* _Текст для чтения_:
◆ ◆ ◆ ◆ ◆

Владимир скаличка

КОПЕНГАГЕНСКИЙ СТРУКТУРАЛИЗМ И «ПРАЖСКАЯ ШКОЛА» 1

Вторая мировая война чувствительно коснулась международных лингвистических связей, которые так многообещающе развивались. Новые взаимоотношения устанавливаются медленно. При этом происходит сопоставление различных точек зрения, которые развивались независимо друг от друга. Поэтому будет полезно, если мы рассмотрим взгляды копенгагенского профессора Луи Ельмслева и его школы и сопоставим их со взглядами, которые в настоящее время характерны для пражских структуралистов.

После смерти В. Брёндаля Ельмслев является главой датского общего языкознания, которое он значительно превосходит своим значением.

Датское общее языкознание всегда развивалось в дружеских взаимоотношениях с пражской лингвистической школой, тем не менее у них были определенные различия во взглядах. Пражские лингвисты хотя, по-видимому, и не имеют общей точки зрения, но тем не менее представляют известное единство. В силу этого сравнение двух этих школ может быть полезным. Исходным для нас является последняя фаза развития пражской лингвистической мысли.

Поводом для написания этой статьи послужило следующее:

1. Прежде всего совершенно бесспорно, что лингвистический метод, проповедуемый Л. Ельмслевым, получает все большее распространение как у себя на родине, в Дании, так и за границей. В этой связи можно процитировать высказывание В. Милевского, который в своей книге «Очерк общего языкознания» провозглашает Ельмслева самым крупным из современных лингвистов.

◆ ◆ ◆ ◆ ◆

* _Представленные записи_:
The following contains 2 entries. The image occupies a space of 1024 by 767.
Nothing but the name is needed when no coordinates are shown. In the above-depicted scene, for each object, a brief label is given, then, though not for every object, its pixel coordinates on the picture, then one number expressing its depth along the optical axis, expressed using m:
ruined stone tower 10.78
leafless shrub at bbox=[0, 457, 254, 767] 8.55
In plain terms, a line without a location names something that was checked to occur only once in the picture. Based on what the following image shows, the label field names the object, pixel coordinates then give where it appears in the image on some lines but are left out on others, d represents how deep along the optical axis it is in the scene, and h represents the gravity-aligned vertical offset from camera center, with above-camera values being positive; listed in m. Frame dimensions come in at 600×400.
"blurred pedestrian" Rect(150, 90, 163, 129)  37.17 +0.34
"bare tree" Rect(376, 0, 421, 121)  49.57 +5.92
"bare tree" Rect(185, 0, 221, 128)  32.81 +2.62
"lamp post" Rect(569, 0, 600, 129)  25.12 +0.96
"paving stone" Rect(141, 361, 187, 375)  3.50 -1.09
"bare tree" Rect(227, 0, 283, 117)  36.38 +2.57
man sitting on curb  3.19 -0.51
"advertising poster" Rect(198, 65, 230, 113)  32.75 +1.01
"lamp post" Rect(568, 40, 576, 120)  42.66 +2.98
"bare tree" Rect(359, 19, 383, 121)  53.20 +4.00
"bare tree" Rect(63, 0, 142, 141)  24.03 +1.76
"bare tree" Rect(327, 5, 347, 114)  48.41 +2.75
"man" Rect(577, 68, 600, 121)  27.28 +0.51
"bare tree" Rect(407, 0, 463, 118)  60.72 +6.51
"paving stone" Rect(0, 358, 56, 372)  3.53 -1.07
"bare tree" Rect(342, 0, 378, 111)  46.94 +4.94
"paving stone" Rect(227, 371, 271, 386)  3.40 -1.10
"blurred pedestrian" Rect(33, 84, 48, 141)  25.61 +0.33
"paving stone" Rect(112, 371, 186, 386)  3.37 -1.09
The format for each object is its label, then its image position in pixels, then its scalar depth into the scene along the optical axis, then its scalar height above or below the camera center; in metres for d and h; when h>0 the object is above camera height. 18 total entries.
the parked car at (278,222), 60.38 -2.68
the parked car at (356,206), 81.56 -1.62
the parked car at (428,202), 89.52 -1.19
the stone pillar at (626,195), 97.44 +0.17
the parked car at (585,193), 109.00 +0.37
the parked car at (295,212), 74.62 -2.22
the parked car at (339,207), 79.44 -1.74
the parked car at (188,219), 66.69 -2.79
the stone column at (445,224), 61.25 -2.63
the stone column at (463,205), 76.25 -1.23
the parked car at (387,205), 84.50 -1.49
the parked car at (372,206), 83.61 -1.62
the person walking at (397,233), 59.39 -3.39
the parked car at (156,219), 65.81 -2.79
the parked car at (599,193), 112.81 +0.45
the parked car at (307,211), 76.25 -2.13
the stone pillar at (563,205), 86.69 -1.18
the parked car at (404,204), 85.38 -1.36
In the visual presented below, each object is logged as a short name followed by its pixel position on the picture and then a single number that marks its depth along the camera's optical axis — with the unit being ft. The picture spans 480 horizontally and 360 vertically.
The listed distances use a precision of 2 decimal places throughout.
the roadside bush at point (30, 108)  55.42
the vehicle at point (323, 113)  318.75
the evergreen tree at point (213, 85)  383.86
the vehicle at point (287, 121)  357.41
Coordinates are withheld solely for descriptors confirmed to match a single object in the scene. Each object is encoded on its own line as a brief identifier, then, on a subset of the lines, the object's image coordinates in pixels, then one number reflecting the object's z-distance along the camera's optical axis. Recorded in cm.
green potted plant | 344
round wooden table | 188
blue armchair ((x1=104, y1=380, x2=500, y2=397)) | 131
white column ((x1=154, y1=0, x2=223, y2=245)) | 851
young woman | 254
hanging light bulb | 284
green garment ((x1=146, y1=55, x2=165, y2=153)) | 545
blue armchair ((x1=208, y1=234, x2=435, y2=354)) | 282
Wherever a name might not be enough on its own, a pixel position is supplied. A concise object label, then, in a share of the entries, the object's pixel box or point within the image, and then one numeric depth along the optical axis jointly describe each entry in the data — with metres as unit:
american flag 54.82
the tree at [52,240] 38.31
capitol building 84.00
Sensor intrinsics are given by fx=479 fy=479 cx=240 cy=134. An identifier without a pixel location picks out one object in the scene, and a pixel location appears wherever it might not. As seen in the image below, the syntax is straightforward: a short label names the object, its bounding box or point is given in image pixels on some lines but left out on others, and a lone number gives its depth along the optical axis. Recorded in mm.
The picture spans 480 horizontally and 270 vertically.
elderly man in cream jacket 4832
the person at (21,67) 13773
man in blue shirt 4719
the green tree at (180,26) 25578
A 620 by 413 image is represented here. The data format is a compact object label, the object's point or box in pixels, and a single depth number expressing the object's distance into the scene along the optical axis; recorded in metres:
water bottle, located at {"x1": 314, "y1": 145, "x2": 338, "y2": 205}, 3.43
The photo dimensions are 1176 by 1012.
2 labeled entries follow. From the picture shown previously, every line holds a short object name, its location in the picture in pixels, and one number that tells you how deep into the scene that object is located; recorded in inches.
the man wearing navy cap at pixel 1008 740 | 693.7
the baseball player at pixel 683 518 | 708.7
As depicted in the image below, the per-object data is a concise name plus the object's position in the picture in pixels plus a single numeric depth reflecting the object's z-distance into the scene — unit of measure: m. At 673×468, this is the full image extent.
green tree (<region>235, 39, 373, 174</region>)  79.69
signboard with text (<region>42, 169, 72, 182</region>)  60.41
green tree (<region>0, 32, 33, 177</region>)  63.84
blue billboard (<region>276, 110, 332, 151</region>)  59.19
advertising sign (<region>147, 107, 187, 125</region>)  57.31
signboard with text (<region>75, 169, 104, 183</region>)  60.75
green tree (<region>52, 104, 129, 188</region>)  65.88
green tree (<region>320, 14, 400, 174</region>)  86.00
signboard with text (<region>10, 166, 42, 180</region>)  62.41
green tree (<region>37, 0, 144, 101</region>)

◆ ◆ ◆ ◆ ◆

* _Задание_: Объясните, почему, согласно тексту о копенгагенском структурализме, «сравнение двух этих школ может быть полезным».

* _Ответ_: Датское общее языкознание всегда развивалось в дружеских взаимоотношениях с пражской лингвистической школой, но у них были определенные различия во взглядах. Кроме того, пражские лингвисты, хотя, по-видимому, и не имеют общей точки зрения, всё же представляют известное единство.